Github user srdo commented on the issue:
https://github.com/apache/storm/pull/2454
This PR doesn't actually fix the issue reported in STORM-2847. The problem
is that we can't commit offsets for partitions the consumer is not assigned.
We've previously assumed that the spout was assigned every partition it had
offset managers for, but this isn't true when reactivating a deactivated spout.
When we reactivate a spout, the consumer has no assigned partitions when
onPartitionsRevoked is called initially.
It doesn't seem ideal that we unconditionally commit offsets for all
partitions we have offset managers for, when the onPartitionsRevoked method
parameter tells us which partitions were assigned previously.

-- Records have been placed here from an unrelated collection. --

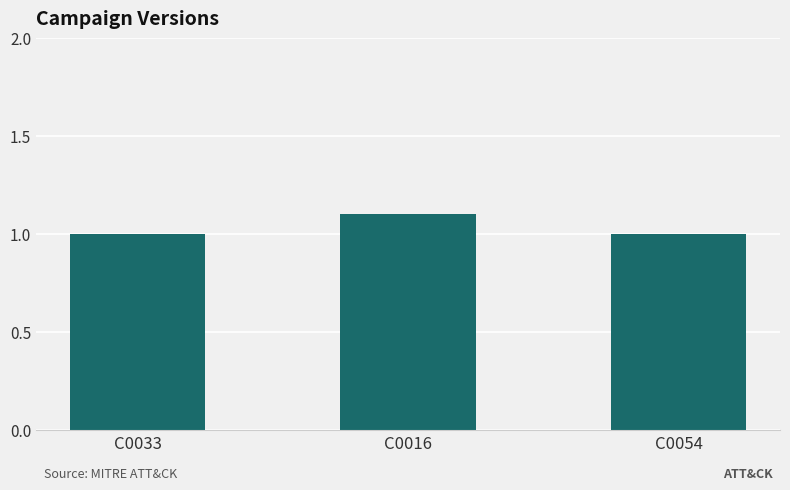

Reading left to right, what are all the values shown in this chart?

1.0	1.1	1.0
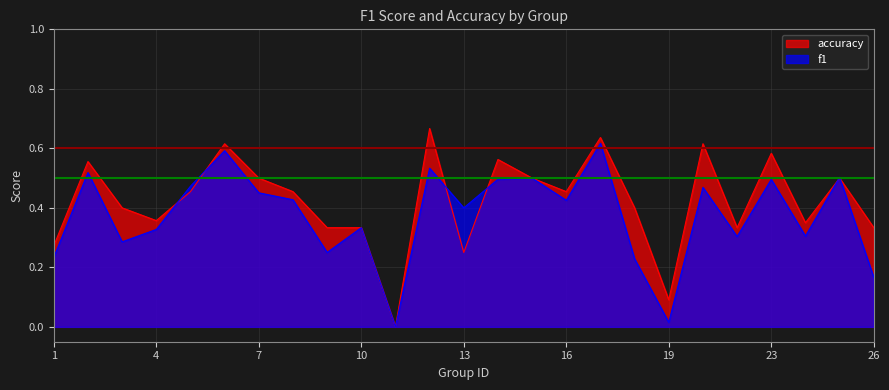

True or false: accuracy and f1 cross at least once.

True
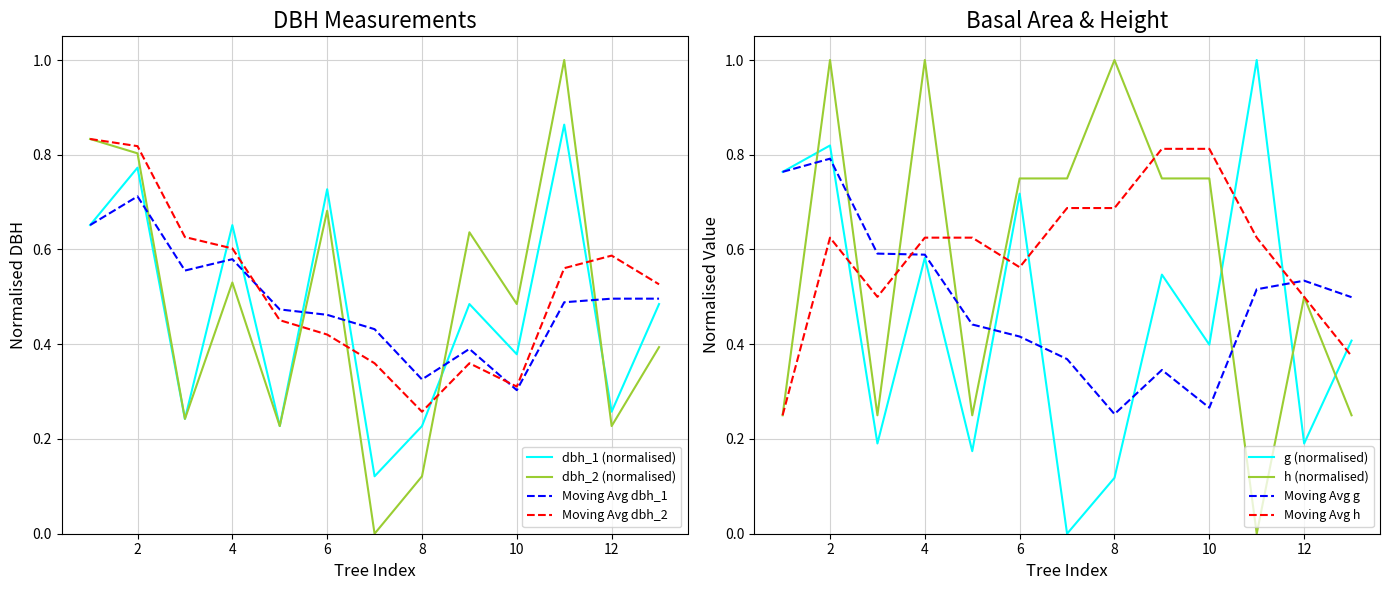

What is the difference between the second highest and minimum values in the dbh_2 series?

0.8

I'll close this and reopen once the issue is fixed. My immediate ideas
would be these:
* Put KafkaConsumer instantiation in open(), keep the same consumer for the
lifetime of the spout: Benefit is that it's easy to "get right". Drawback is
that if you deactivate a spout in order to e.g. update a committed offset with
the scripts Kafka ships with, when you activate the spout it will resume from
where it was, not from the new committed offset. Maybe it is better if
deactivate/activate behaves the same as if the spout had restarted (e.g. as it
would if the worker crashed). Also the consumer remains open while the spout
isn't running.
* Wipe internal spout state when deactivating, including OffsetManagers:
Benefit is that the spout behaves as if it had been restarted when reactivated,
drawback is that some acked tuples that couldn't be committed when the spout
was deactivated may be unnecessarily replayed in at-least-once mode, e.g. if
offset 0-2, 4-5 had been acked before deactivating, 4-5 couldn't be committed
and would be replayed.
* Do a quick hack and make ManualPartitionSubscription only call
onPartitionsRevoked if the assignment wasn't empty.
I'd appreciate your thoughts on which of these proposals you prefer (or if
you have other ideas). Sorry about the partial PR.
---